Data listing START

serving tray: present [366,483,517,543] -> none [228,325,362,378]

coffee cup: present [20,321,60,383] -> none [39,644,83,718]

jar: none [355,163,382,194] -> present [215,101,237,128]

Data listing END
Data listing START

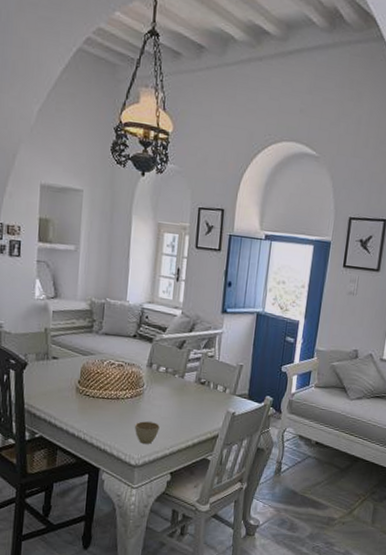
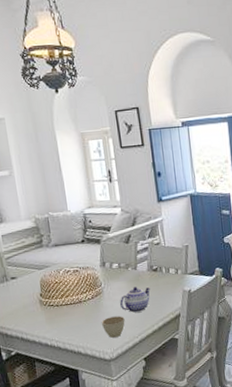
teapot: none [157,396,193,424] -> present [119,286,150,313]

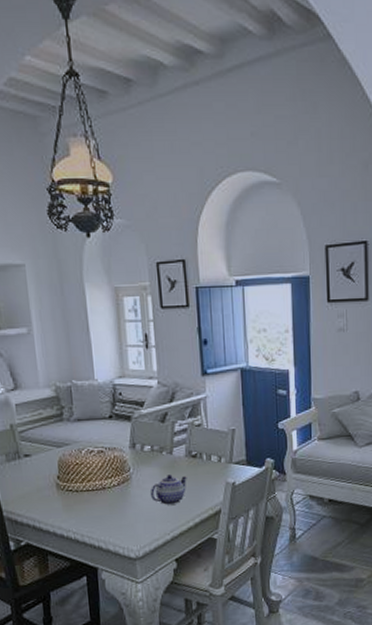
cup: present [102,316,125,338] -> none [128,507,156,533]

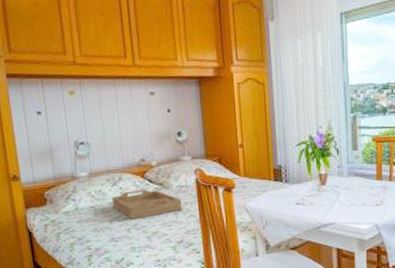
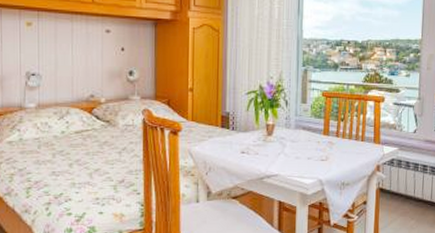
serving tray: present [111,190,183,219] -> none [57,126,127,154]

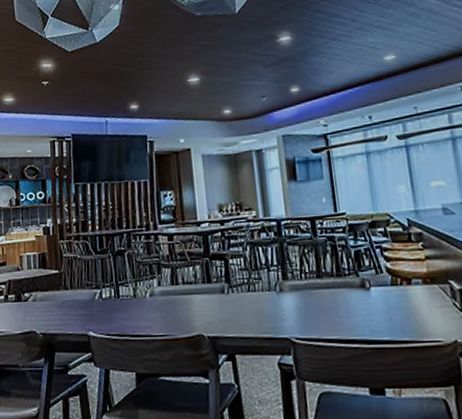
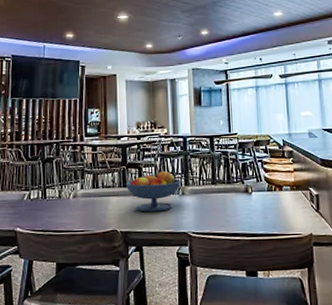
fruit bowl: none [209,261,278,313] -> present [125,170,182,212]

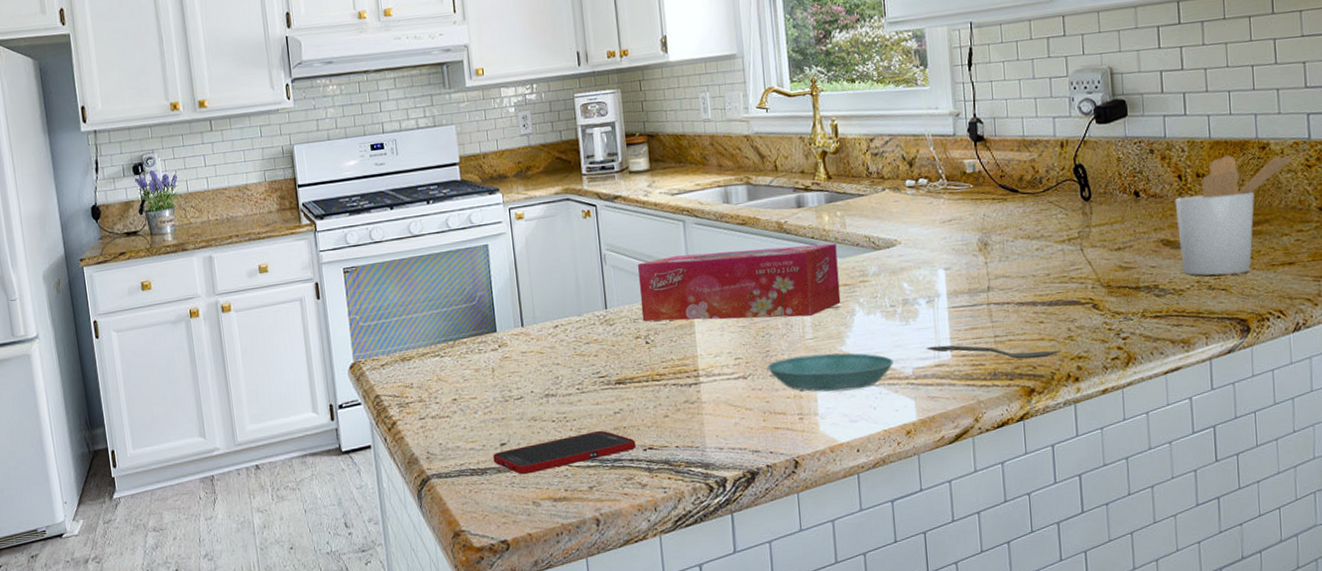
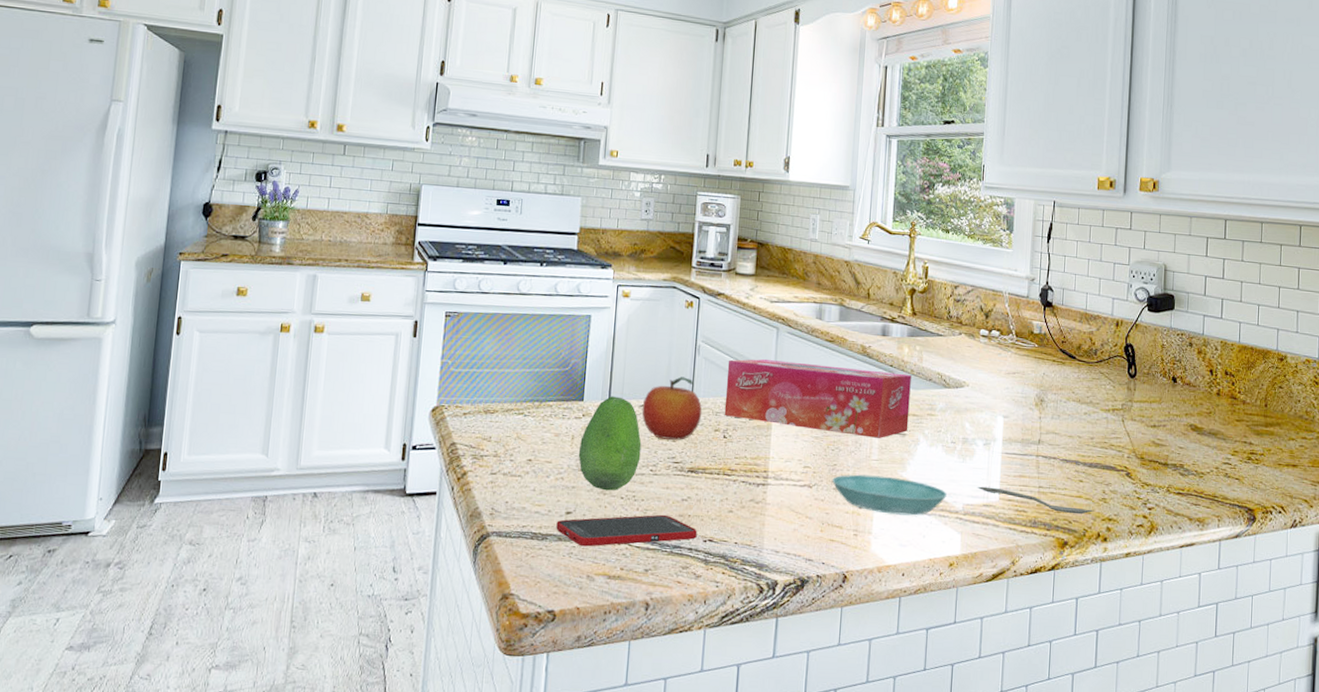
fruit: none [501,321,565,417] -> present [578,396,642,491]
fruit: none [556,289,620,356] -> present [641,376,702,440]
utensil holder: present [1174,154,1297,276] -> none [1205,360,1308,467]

Data listing END

Up in the listing, locate the line with "serving tray: present [111,190,183,219]"; print it and every line after it down to the line with "utensil holder: present", which is included too. Skip the pictures.

serving tray: present [111,190,183,219] -> none [57,126,127,154]

fruit bowl: none [209,261,278,313] -> present [125,170,182,212]

fruit: none [501,321,565,417] -> present [578,396,642,491]
fruit: none [556,289,620,356] -> present [641,376,702,440]
utensil holder: present [1174,154,1297,276] -> none [1205,360,1308,467]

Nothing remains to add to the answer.